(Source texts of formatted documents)
· · · · ·

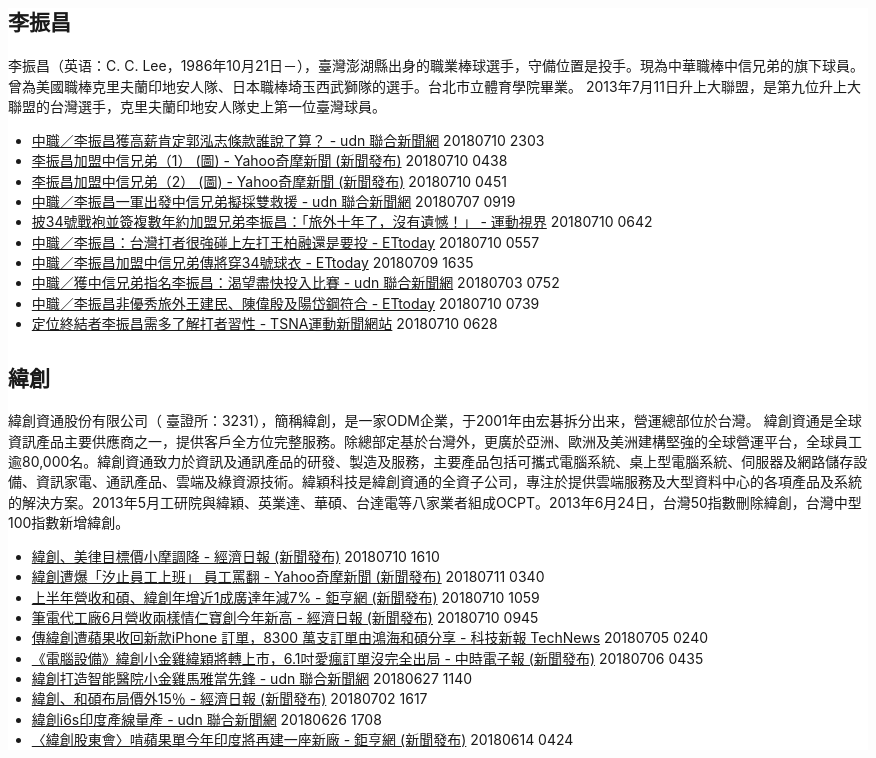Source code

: ## 李振昌

李振昌（英语：C. C. Lee，1986年10月21日－），臺灣澎湖縣出身的職業棒球選手，守備位置是投手。現為中華職棒中信兄弟的旗下球員。曾為美國職棒克里夫蘭印地安人隊、日本職棒埼玉西武獅隊的選手。台北市立體育學院畢業。
2013年7月11日升上大聯盟，是第九位升上大聯盟的台灣選手，克里夫蘭印地安人隊史上第一位臺灣球員。
- [中職／李振昌獲高薪肯定郭泓志條款誰說了算？ - udn 聯合新聞網](https://udn.com/news/story/7001/3245514 "中職／李振昌獲高薪肯定郭泓志條款誰說了算？ - udn 聯合新聞網") 20180710 2303
- [李振昌加盟中信兄弟（1） (圖) - Yahoo奇摩新聞 (新聞發布)](https://tw.news.yahoo.com/%E6%9D%8E%E6%8C%AF%E6%98%8C%E5%8A%A0%E7%9B%9F%E4%B8%AD%E4%BF%A1%E5%85%84%E5%BC%9F-1-%E5%9C%96-042113848.html "李振昌加盟中信兄弟（1） (圖) - Yahoo奇摩新聞 (新聞發布)") 20180710 0438
- [李振昌加盟中信兄弟（2） (圖) - Yahoo奇摩新聞 (新聞發布)](https://tw.news.yahoo.com/%E6%9D%8E%E6%8C%AF%E6%98%8C%E5%8A%A0%E7%9B%9F%E4%B8%AD%E4%BF%A1%E5%85%84%E5%BC%9F-2-%E5%9C%96-042513051.html "李振昌加盟中信兄弟（2） (圖) - Yahoo奇摩新聞 (新聞發布)") 20180710 0451
- [中職／李振昌一軍出發中信兄弟擬採雙救援 - udn 聯合新聞網](https://udn.com/news/story/7001/3239991 "中職／李振昌一軍出發中信兄弟擬採雙救援 - udn 聯合新聞網") 20180707 0919
- [披34號戰袍並簽複數年約加盟兄弟李振昌：「旅外十年了，沒有遺憾！」 - 運動視界](https://www.sportsv.net/articles/53532 "披34號戰袍並簽複數年約加盟兄弟李振昌：「旅外十年了，沒有遺憾！」 - 運動視界") 20180710 0642
- [中職／李振昌：台灣打者很強碰上左打王柏融還是要投 - ETtoday](http://www.ettoday.net/news/20180710/1209731.htm "中職／李振昌：台灣打者很強碰上左打王柏融還是要投 - ETtoday") 20180710 0557
- [中職／李振昌加盟中信兄弟傳將穿34號球衣 - ETtoday](https://www.ettoday.net/news/20180710/1209325.htm "中職／李振昌加盟中信兄弟傳將穿34號球衣 - ETtoday") 20180709 1635
- [中職／獲中信兄弟指名李振昌：渴望盡快投入比賽 - udn 聯合新聞網](https://udn.com/news/story/7001/3231856 "中職／獲中信兄弟指名李振昌：渴望盡快投入比賽 - udn 聯合新聞網") 20180703 0752
- [中職／李振昌非優秀旅外王建民、陳偉殷及陽岱鋼符合 - ETtoday](https://sports.ettoday.net/news/1209827 "中職／李振昌非優秀旅外王建民、陳偉殷及陽岱鋼符合 - ETtoday") 20180710 0739
- [定位終結者李振昌需多了解打者習性 - TSNA運動新聞網站](http://www.tsna.com.tw/tw/news/show.php?publish=3&num=20666 "定位終結者李振昌需多了解打者習性 - TSNA運動新聞網站") 20180710 0628

## 緯創

緯創資通股份有限公司（ 臺證所：3231），簡稱緯創，是一家ODM企業，于2001年由宏碁拆分出来，營運總部位於台灣。
緯創資通是全球資訊產品主要供應商之一，提供客戶全方位完整服務。除總部定基於台灣外，更廣於亞洲、歐洲及美洲建構堅強的全球營運平台，全球員工逾80,000名。緯創資通致力於資訊及通訊產品的研發、製造及服務，主要產品包括可攜式電腦系統、桌上型電腦系統、伺服器及網路儲存設備、資訊家電、通訊產品、雲端及綠資源技術。緯穎科技是緯創資通的全資子公司，專注於提供雲端服務及大型資料中心的各項產品及系統的解決方案。2013年5月工研院與緯穎、英業達、華碩、台達電等八家業者組成OCPT。2013年6月24日，台灣50指數刪除緯創，台灣中型100指數新增緯創。
- [緯創、美律目標價小摩調降 - 經濟日報 (新聞發布)](https://money.udn.com/money/story/5607/3245542 "緯創、美律目標價小摩調降 - 經濟日報 (新聞發布)") 20180710 1610
- [緯創遭爆「汐止員工上班」 員工罵翻 - Yahoo奇摩新聞 (新聞發布)](https://tw.news.yahoo.com/%E7%B7%AF%E5%89%B5%E9%81%AD%E7%88%86-%E6%B1%90%E6%AD%A2%E5%93%A1%E5%B7%A5%E4%B8%8A%E7%8F%AD-%E5%93%A1%E5%B7%A5%E7%BD%B5%E7%BF%BB-032511654.html "緯創遭爆「汐止員工上班」 員工罵翻 - Yahoo奇摩新聞 (新聞發布)") 20180711 0340
- [上半年營收和碩、緯創年增近1成廣達年減7% - 鉅亨網 (新聞發布)](https://news.cnyes.com/news/id/4163673 "上半年營收和碩、緯創年增近1成廣達年減7% - 鉅亨網 (新聞發布)") 20180710 1059
- [筆電代工廠6月營收兩樣情仁寶創今年新高 - 經濟日報 (新聞發布)](https://money.udn.com/money/story/5641/3245339 "筆電代工廠6月營收兩樣情仁寶創今年新高 - 經濟日報 (新聞發布)") 20180710 0945
- [傳緯創遭蘋果收回新款iPhone 訂單，8300 萬支訂單由鴻海和碩分享 - 科技新報 TechNews](http://technews.tw/2018/07/05/foxconn-and-pegatron/ "傳緯創遭蘋果收回新款iPhone 訂單，8300 萬支訂單由鴻海和碩分享 - 科技新報 TechNews") 20180705 0240
- [《電腦設備》緯創小金雞緯穎將轉上市，6.1吋愛瘋訂單沒完全出局 - 中時電子報 (新聞發布)](http://www.chinatimes.com/realtimenews/20180706002149-260410 "《電腦設備》緯創小金雞緯穎將轉上市，6.1吋愛瘋訂單沒完全出局 - 中時電子報 (新聞發布)") 20180706 0435
- [緯創打造智能醫院小金雞馬雅當先鋒 - udn 聯合新聞網](https://udn.com/news/story/7253/3221943 "緯創打造智能醫院小金雞馬雅當先鋒 - udn 聯合新聞網") 20180627 1140
- [緯創、和碩布局價外15％ - 經濟日報 (新聞發布)](https://money.udn.com/money/story/5739/3230698 "緯創、和碩布局價外15％ - 經濟日報 (新聞發布)") 20180702 1617
- [緯創i6s印度產線量產 - udn 聯合新聞網](https://udn.com/news/story/7253/3220044 "緯創i6s印度產線量產 - udn 聯合新聞網") 20180626 1708
- [〈緯創股東會〉啃蘋果單今年印度將再建一座新廠 - 鉅亨網 (新聞發布)](https://news.cnyes.com/news/id/4144016 "〈緯創股東會〉啃蘋果單今年印度將再建一座新廠 - 鉅亨網 (新聞發布)") 20180614 0424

· · · · ·

§ **What you have to do**
Copy the records verbatim from the line that contains "緯創資通股份有限公司（ 臺證" through the line that contains "- [上半年營收和碩、緯創年增近1成廣達年減7% - 鉅亨網", including both of those lines.

§ **Task solution**
緯創資通股份有限公司（ 臺證所：3231），簡稱緯創，是一家ODM企業，于2001年由宏碁拆分出来，營運總部位於台灣。
緯創資通是全球資訊產品主要供應商之一，提供客戶全方位完整服務。除總部定基於台灣外，更廣於亞洲、歐洲及美洲建構堅強的全球營運平台，全球員工逾80,000名。緯創資通致力於資訊及通訊產品的研發、製造及服務，主要產品包括可攜式電腦系統、桌上型電腦系統、伺服器及網路儲存設備、資訊家電、通訊產品、雲端及綠資源技術。緯穎科技是緯創資通的全資子公司，專注於提供雲端服務及大型資料中心的各項產品及系統的解決方案。2013年5月工研院與緯穎、英業達、華碩、台達電等八家業者組成OCPT。2013年6月24日，台灣50指數刪除緯創，台灣中型100指數新增緯創。
- [緯創、美律目標價小摩調降 - 經濟日報 (新聞發布)](https://money.udn.com/money/story/5607/3245542 "緯創、美律目標價小摩調降 - 經濟日報 (新聞發布)") 20180710 1610
- [緯創遭爆「汐止員工上班」 員工罵翻 - Yahoo奇摩新聞 (新聞發布)](https://tw.news.yahoo.com/%E7%B7%AF%E5%89%B5%E9%81%AD%E7%88%86-%E6%B1%90%E6%AD%A2%E5%93%A1%E5%B7%A5%E4%B8%8A%E7%8F%AD-%E5%93%A1%E5%B7%A5%E7%BD%B5%E7%BF%BB-032511654.html "緯創遭爆「汐止員工上班」 員工罵翻 - Yahoo奇摩新聞 (新聞發布)") 20180711 0340
- [上半年營收和碩、緯創年增近1成廣達年減7% - 鉅亨網 (新聞發布)](https://news.cnyes.com/news/id/4163673 "上半年營收和碩、緯創年增近1成廣達年減7% - 鉅亨網 (新聞發布)") 20180710 1059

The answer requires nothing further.